SHORT RIB RAGU & PAPPARDELLE
Serves 4, Ready in 5+ Hours
Beef Short Rib Ragu With Pappardelle Pasta
Slow & low cooking is something of a love language for me and this recipe is the best example of it.
There is no way to rush a recipe like this so if it’s quick and easy you’re after, check out some of my other pasta recipes. However if you have time, some patience and love a rich ragu sauce, this is most definitely for you!
INGREDIENTS
Beef short ribs, 1.4kg
Handful of shallots, finely chopped
2 Carrots, finely chopped
2 Celery sticks, finely chopped
4 Garlic cloves, finely chopped
Beef stock, 800ml
Red Wine, 200ml
Tinned tomatoes, 400g
Tomato purée, 1 Tablespoon
Rosemary, small handful
3 Bay leaves
Olive Oil
Salt & Pepper
500g Pappardelle pasta
Parmesan to serve
METHOD
- Heat some olive oil in a casserole dish and add the short ribs, sealing on all sides. Remove from the pan and set aside. 
- In the same pan, add the onion, carrot, celery and garlic and fry until soft. 

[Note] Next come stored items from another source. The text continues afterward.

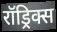
रॉड्रिक्सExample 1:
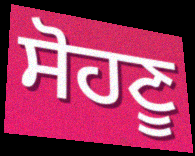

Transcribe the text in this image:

ਸੋਹਣੂ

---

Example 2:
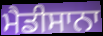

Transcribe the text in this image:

ਮੈਡੀਸਾਨਾ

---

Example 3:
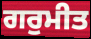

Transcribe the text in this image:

ਗਰੁਮੀਤ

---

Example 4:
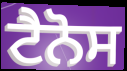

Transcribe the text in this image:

ਟੈਨੋਸ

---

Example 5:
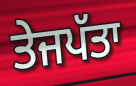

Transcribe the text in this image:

ਤੇਜਪੱਤਾ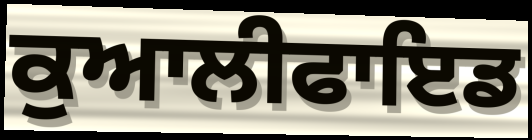
ਕੁਆਲੀਫਾਇਡ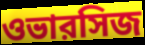
ওভারসিজ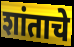
शांताचे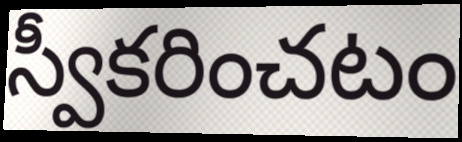
స్వీకరించటం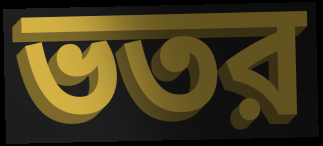
ভতর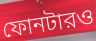
ফোনটারওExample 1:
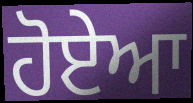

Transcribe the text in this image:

ਹੋਏਆ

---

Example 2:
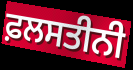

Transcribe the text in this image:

ਫ਼ਲਸਤੀਨੀ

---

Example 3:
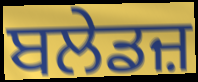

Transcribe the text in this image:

ਬਲੇਡਜ਼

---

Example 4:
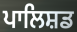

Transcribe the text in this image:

ਪਾਲਿਸ਼ਡ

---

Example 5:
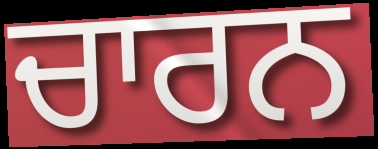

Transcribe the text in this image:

ਚਾਰਨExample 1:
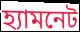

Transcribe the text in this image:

হ্যামনেট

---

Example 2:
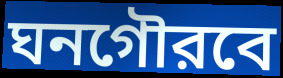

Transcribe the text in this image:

ঘনগৌরবে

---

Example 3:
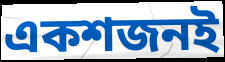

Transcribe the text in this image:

একশজনই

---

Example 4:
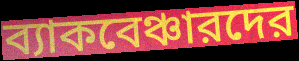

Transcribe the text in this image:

ব্যাকবেঞ্চারদের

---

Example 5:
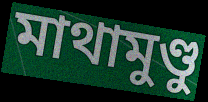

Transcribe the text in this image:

মাথামুণ্ডুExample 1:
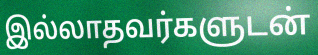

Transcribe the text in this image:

இல்லாதவர்களுடன்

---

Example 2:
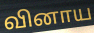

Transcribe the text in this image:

வினாய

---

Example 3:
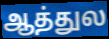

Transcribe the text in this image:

ஆத்துல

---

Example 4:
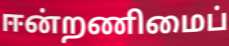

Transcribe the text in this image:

ஈன்றணிமைப்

- Add the tomato purée and cook for 1 min. 
- Add the tinned tomatoes, stock, wine and herbs, season and bring to a simmer. 
- Add the short ribs back into the pan and simmer on a low heat for 4-5 hours minimum until the meat has fallen off the bones and easily shreds apart. 
- When the ragu is ready, remove the bones and shred the meat apart to create an even texture. 
- Cook and drain the pasta, then stir through the ragu. 
- Serve with freshy grated parmesan cheese.